There was a time, not many years ago, when predicting Budget outcomes was a common trade in news media. Many such ‘exclusives’, by select outlets, used to come true. Such privileges were over with the arrival of Narendra Modi and budget predictions were replaced by guesses.
Examples of such guesswork are widely available in the media. The most prominent of them is an expected boost to consumption either through income tax exemptions or some other method. Some prefer to connect it to the ensuing election season; some others see it from the perspective of boosting the post-Covid economic recovery.
Hurdles for consumption boost
The proponents of this theory are pinning hopes on a strong recovery in GST collection. What is forgotten though is that both the centre and the states have already used a part of the perceived ‘gain’ in GST collection in reducing duty burden on petrol and diesel (which are outside the GST framework).
Considering the low base of income taxpayers, any exemption on this font will have limited gains in terms of consumption boost. It will make the salaried class happy without bringing any solution whatsoever to the post-pandemic financial stress of the lower-middle class.
Broad-basing GST framework (through the inclusion of energy products and commodities) and simplification of rates is a long-standing demand and can be a good impetus. However, any such decision should be taken at the GST Council and not in the Budget.
Meanwhile, the existing five-year GST compensation window, granted to states in 2017, will end in June 2022 and demand is already rife to extend the facility. A decision in this regard will involve serious bargaining and it is to be seen if the Budget leaves any indication to that.
To put it straight, there is a limited fiscal window available to splurge at this juncture. Moreover, considering the inflationary pressure, and the Modi government’s sustained focus on ensuring fiscal balance, it is questionable to what extent expectations of consumption boost will be fulfilled.
That the primary triggers of this inflation are global - as is evident in high sea-freight and boom in energy prices – making the situation even more complex. The coal market is already hit by export restrictions by Indonesia. Growing tension in Europe over Ukraine may impact the gas market in a big way.
India has done well on the economic recovery front so far. However, the worries are far from over. A small global disruption (like constraint in the supply of energy commodities) may send the government into fire fighting mode. The need of the hour is to be ready with a war chest.
Far from the discussion on incentives or sops; the government, therefore, is actually in need of garnering more resources.
Apart from contingency planning and provision of incentives (like production-linked incentive or PLI) for the manufacturing sector; greater fund flow will help boost government spending in infrastructure building which will address issues in the employment and income generation front.
Time-bound implementation of infrastructure projects is a strong point of the Modi government. To ensure fund flow, the government, in September, announced a huge pipeline of Rs 6 lakh crore worth of assets to be monetised. This was over and above the disinvestment and/or privatisation targets.
Asset monetisation has been in discussion since the last Budget. There has been some progress in this direction too, as is evident in the launch of a series of InvITs (Infrastructure investment trusts).
However, things are yet to gain the desired momentum vis-à-vis promises and this Budget may see the government getting into fine-tuning of rules and regulations to give a stronger push to asset monetisation.

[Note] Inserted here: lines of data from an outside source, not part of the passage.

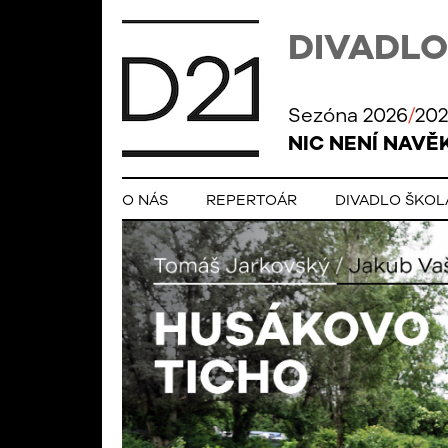
DIVADLO
Sezóna 2026
/
202
NIC NENÍ NAVĚ
O NÁS
REPERTOÁR
DIVADLO ŠKO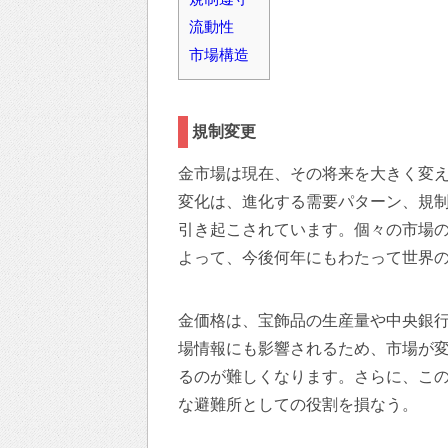
流動性
市場構造
規制変更
金市場は現在、その将来を大きく変
変化は、進化する需要パターン、規
引き起こされています。個々の市場
よって、今後何年にもわたって世界
金価格は、宝飾品の生産量や中央銀
場情報にも影響されるため、市場が
るのが難しくなります。さらに、こ
な避難所としての役割を損なう。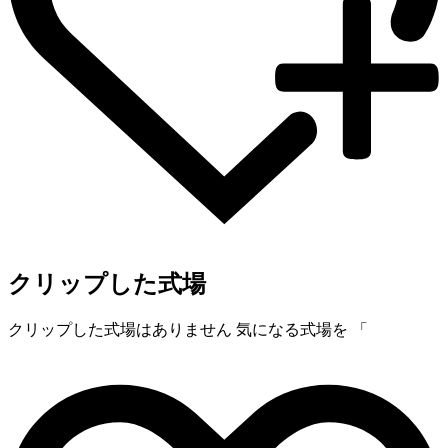
クリップした式場
クリップした式場はありません
気になる式場を 「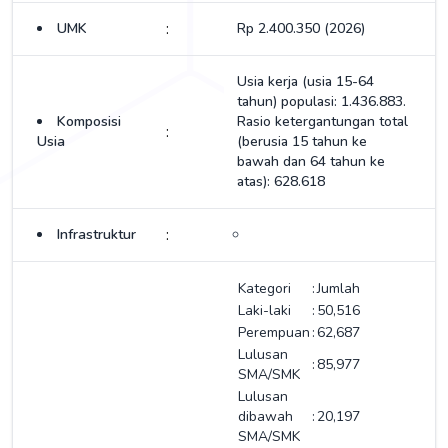
:
UMK
Rp 2.400.350 (2026)
Usia kerja (usia 15-64
tahun) populasi: 1.436.883.
Komposisi
Rasio ketergantungan total
:
Usia
(berusia 15 tahun ke
bawah dan 64 tahun ke
atas): 628.618
:
Infrastruktur
Kategori
:
Jumlah
Laki-laki
:
50,516
Perempuan
:
62,687
Lulusan
:
85,977
SMA/SMK
Lulusan
dibawah
:
20,197
SMA/SMK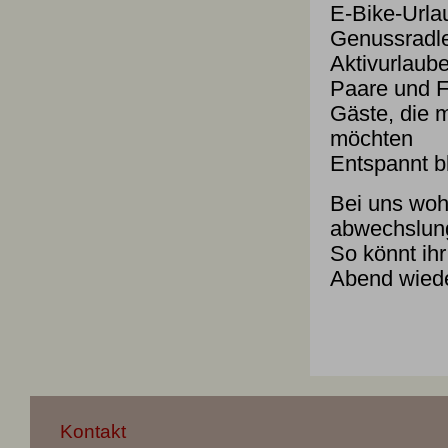
E-Bike-Urla
Genussradl
Aktivurlaube
Paare und F
Gäste, die 
möchten
Entspannt bl
Bei uns wohn
abwechslung
So könnt ih
Abend wied
Kontakt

Disinvestment is always a tricky issue and needs both time and patience. India didn’t see any privatisation after the Atal Bihari Vajpayee rule. Stake dilution in public sector units was also largely subscribed by public sector units, especially the insurance companies.
The process resumed with the privatisation of Air India and Central Electronics Ltd (CEL) during October-November. CEL is a small outfit. Air India was the biggest newsmaker. Unfortunately, both the sales are yet to be implemented.
The government has already extended the deadline to hand over the airline to Tata Group from December 31 to January 31. It is to be seen if the process is complete before the Finance Minister rises to present the Budget. Further delay may impact the sentiments.
Tweaking of rules
The practical assessment suggests that the Budget is unlikely to come out with earthshaking announcements. The government has already made all big-ticket announcements. It is time to implement them.
With the next Lok Sabha election due in another two years; the government has to take the majority of the potentially politically unpleasant decisions (like disinvestment and asset monetisation) in this year itself. The Budget may, therefore, see the government clearing grounds through tweaking of a whole set of rules and regulations.
The necessity of such tweaking of rules is also felt in clearing ground for private investment in a host of areas. In logistics, for example, the Budget may pave the way for the creation of mechanised vertical stockyards which might add speed to e-commerce.
A lot of initiatives have been undertaken over the last seven years to convert India into an investment destination. Bold policymaking during the pandemic has added wings to the process. The framework is ready. It is now time for India to focus on more ground-level changes to suit market needs.
Ideally, the Budget should focus on that.